By MrBlastman on 11/3/2008 10:34:20 AM , Rating: 2
So uh... how much data from customers HD's have you stored to your usb drive today?

;)


RE: Hrm...
By pfroo40 on 11/3/2008 11:52:36 AM , Rating: 2
Hah, even if I wanted to, everything is remotely monitored now. Plus I sorta like my job. :)


RE: Hrm...
By Screwballl on 11/3/2008 11:58:46 AM , Rating: 2
bah i would rather deal with CC over BB anyday.... at least Circuit City hires (usually) based on experience and qualifications... Best Buy hires whoever is willing to work the cheapest regardless of experience.


RE: Hrm...
By Mathos on 11/3/2008 1:33:21 PM , Rating: 2
That can pretty much be said about most any retail store. And then 90% of the time they don't place people based on what they know, they just go, we're gonna put you here, good luck. Kinda like I'm a computer/electronics person but you know where Wally world put me? Lawn and Garden, I know jack about plants, but at least I'll tell the customer that, and help them find what they're looking for anyway.

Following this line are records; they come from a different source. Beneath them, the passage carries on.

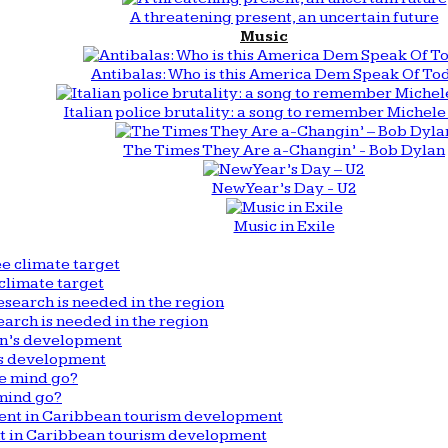
A threatening present, an uncertain future
Music
Antibalas: Who is this America Dem Speak Of To
Italian police brutality: a song to remember Michele 
The Times They Are a-Changin’ - Bob Dylan
New Year’s Day - U2
Music in Exile
climate target
arch is needed in the region
n’s development
mind go?
nt in Caribbean tourism development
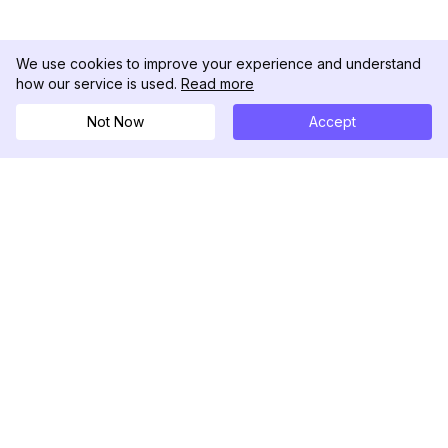
We use cookies to improve your experience and understand
how our service is used.
Read more
Not Now
Accept
DolphinRadar
Tu Rastreador Definitivo de Actividad en
Instagram
Síguenos
PRODUCTO
RECURSOS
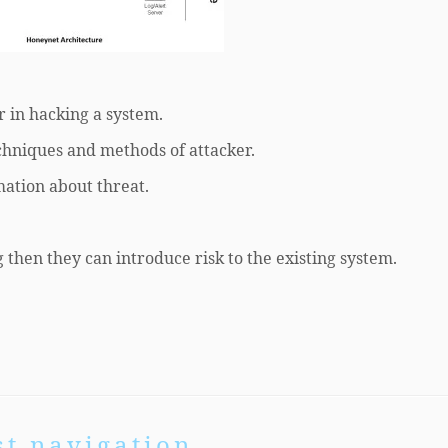
r in hacking a system.
echniques and methods of attacker.
mation about threat.
 then they can introduce risk to the existing system.
st navigation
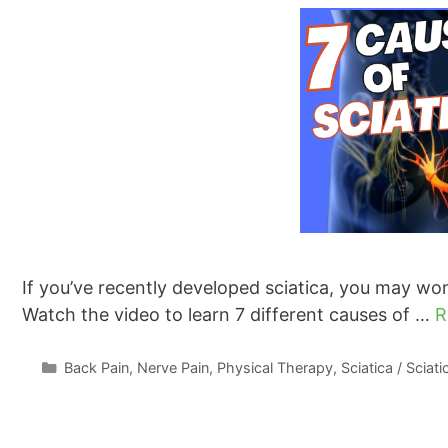
If you’ve recently developed sciatica, you may won
Watch the video to learn 7 different causes of …
R
Categories
Back Pain
,
Nerve Pain
,
Physical Therapy
,
Sciatica / Sciat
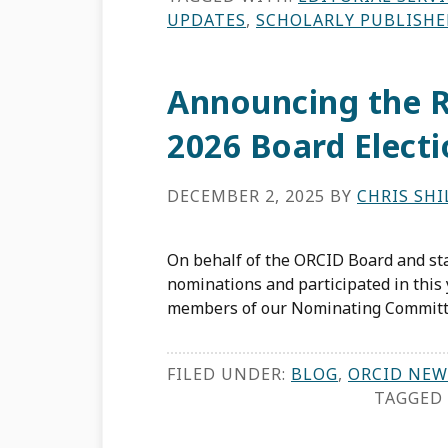
UPDATES
,
SCHOLARLY PUBLISHE
Announcing the R
2026 Board Elect
DECEMBER 2, 2025
BY
CHRIS SH
On behalf of the ORCID Board and st
nominations and participated in this 
members of our Nominating Committe
FILED UNDER:
BLOG
,
ORCID NEW
TAGGED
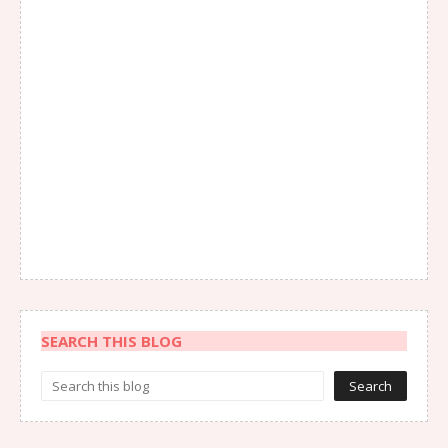
SEARCH THIS BLOG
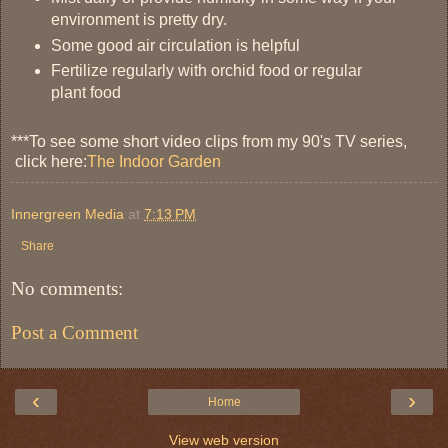
environment is pretty dry.
Some good air circulation is helpful
Fertilize regularly with orchid food or regular
plant food
***To see some short video clips from my 90's TV series,
click here:
The Indoor Garden
Innergreen Media
at
7:13 PM
Share
No comments:
Post a Comment
‹
›
Home
View web version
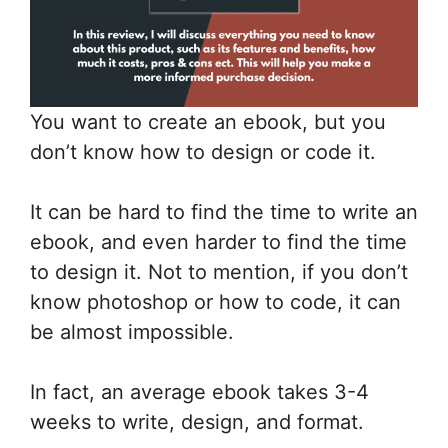
You want to create an ebook, but you
don’t know how to design or code it.
It can be hard to find the time to write an
ebook, and even harder to find the time
to design it. Not to mention, if you don’t
know photoshop or how to code, it can
be almost impossible.
In fact, an average ebook takes 3-4
weeks to write, design, and format.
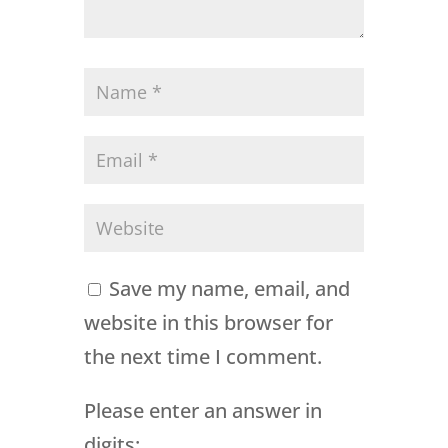
Save my name, email, and
website in this browser for
the next time I comment.
Please enter an answer in
digits:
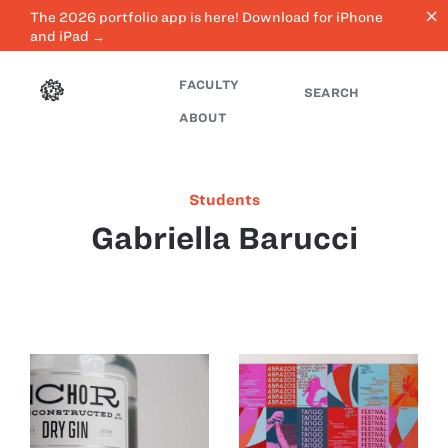
close
The 2026 portfolio app is here! Download for iPhone
and iPad →
FACULTY
SEARCH
ABOUT
Students
Gabriella Barucci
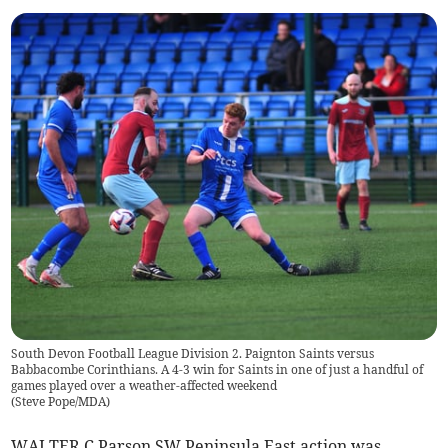
South Devon Football League Division 2. Paignton Saints versus
Babbacombe Corinthians. A 4-3 win for Saints in one of just a handful of
games played over a weather-affected weekend
(
Steve Pope/MDA
)
WALTER C Parson SW Peninsula East action was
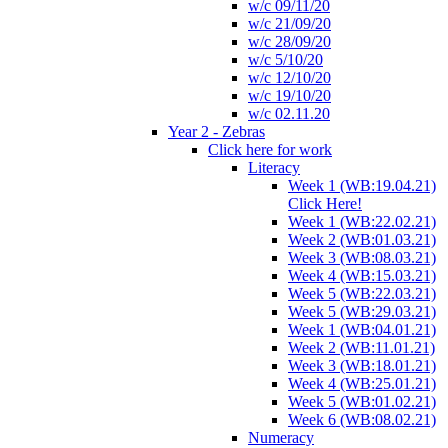
w/c 09/11/20
w/c 21/09/20
w/c 28/09/20
w/c 5/10/20
w/c 12/10/20
w/c 19/10/20
w/c 02.11.20
Year 2 - Zebras
Click here for work
Literacy
Week 1 (WB:19.04.21)
Click Here!
Week 1 (WB:22.02.21)
Week 2 (WB:01.03.21)
Week 3 (WB:08.03.21)
Week 4 (WB:15.03.21)
Week 5 (WB:22.03.21)
Week 5 (WB:29.03.21)
Week 1 (WB:04.01.21)
Week 2 (WB:11.01.21)
Week 3 (WB:18.01.21)
Week 4 (WB:25.01.21)
Week 5 (WB:01.02.21)
Week 6 (WB:08.02.21)
Numeracy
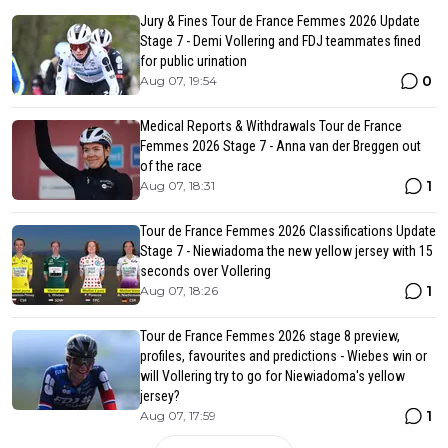
Jury & Fines Tour de France Femmes 2026 Update
Stage 7 - Demi Vollering and FDJ teammates fined
for public urination
0
Aug 07, 19:54
Medical Reports & Withdrawals Tour de France
Femmes 2026 Stage 7 - Anna van der Breggen out
of the race
1
Aug 07, 18:31
Tour de France Femmes 2026 Classifications Update
Stage 7 - Niewiadoma the new yellow jersey with 15
seconds over Vollering
1
Aug 07, 18:26
Tour de France Femmes 2026 stage 8 preview,
profiles, favourites and predictions - Wiebes win or
will Vollering try to go for Niewiadoma's yellow
jersey?
1
Aug 07, 17:59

Now I've worked at Best Buy before, and I can say they've improved some, and also gone down hill quite a bit since I worked there back in 98. Their sales people get rode on bad about pushing accessories with everything, and the sad part is they don't even get commission for it.


RE: Hrm...
By Fanon on 11/3/2008 1:42:28 PM , Rating: 2
quote:
The simple fact is that brick and mortars can't compete with the kind of pricing available online. If they tried, they'd go out of business.


I disagree. I visit a Fry's every time I'm in a city that has one. I find the prices competitive with online retailers, and they beat the hell out of Best Buy and Circuit City.

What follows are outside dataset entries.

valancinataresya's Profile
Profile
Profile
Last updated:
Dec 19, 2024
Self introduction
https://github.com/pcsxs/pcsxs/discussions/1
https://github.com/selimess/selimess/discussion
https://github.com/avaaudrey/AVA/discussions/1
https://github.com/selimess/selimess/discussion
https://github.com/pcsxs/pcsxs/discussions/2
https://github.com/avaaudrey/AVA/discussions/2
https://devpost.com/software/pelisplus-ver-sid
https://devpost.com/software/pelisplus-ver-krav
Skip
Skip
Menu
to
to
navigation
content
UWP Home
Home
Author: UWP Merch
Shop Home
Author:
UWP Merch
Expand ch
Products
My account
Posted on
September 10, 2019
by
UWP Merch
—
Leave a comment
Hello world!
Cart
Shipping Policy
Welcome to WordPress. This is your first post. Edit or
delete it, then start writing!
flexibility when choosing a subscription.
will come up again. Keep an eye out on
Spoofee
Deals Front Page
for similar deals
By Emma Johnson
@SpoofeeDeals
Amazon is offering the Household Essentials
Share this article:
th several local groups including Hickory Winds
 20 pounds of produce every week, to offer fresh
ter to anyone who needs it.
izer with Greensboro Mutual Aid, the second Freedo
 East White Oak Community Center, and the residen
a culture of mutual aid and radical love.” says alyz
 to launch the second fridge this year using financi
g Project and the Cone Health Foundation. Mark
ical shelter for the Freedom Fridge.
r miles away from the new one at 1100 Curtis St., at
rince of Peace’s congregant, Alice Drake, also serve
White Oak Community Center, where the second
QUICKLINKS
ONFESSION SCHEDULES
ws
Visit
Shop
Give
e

If we had a Fry's locally, I would hardly buy any of my electronic goods online.


RE: Hrm...
By Pneumothorax on 11/3/2008 3:55:22 PM , Rating: 2
The problem with Fry's is while their prices may be close to internet, their level support is only as good, if not worse than internet retailers. I don't ever recall being asked if I needed help at a Fry's. This is perfectly fine for a nerd like me, but I wouldn't recommend sending Aunt Sally to a Fry's.


RE: Hrm...
By Staples on 11/4/2008 9:31:26 AM , Rating: 2
The problem is furthered by the fact that in most states, you do not pay any sales tax on online physical purchases. I have supported sales tax on online purchases because I think it will put them and B&Ms on a more level footing. Last thing I want is all local B&Ms that offer physical electronic equiptment to go out of business.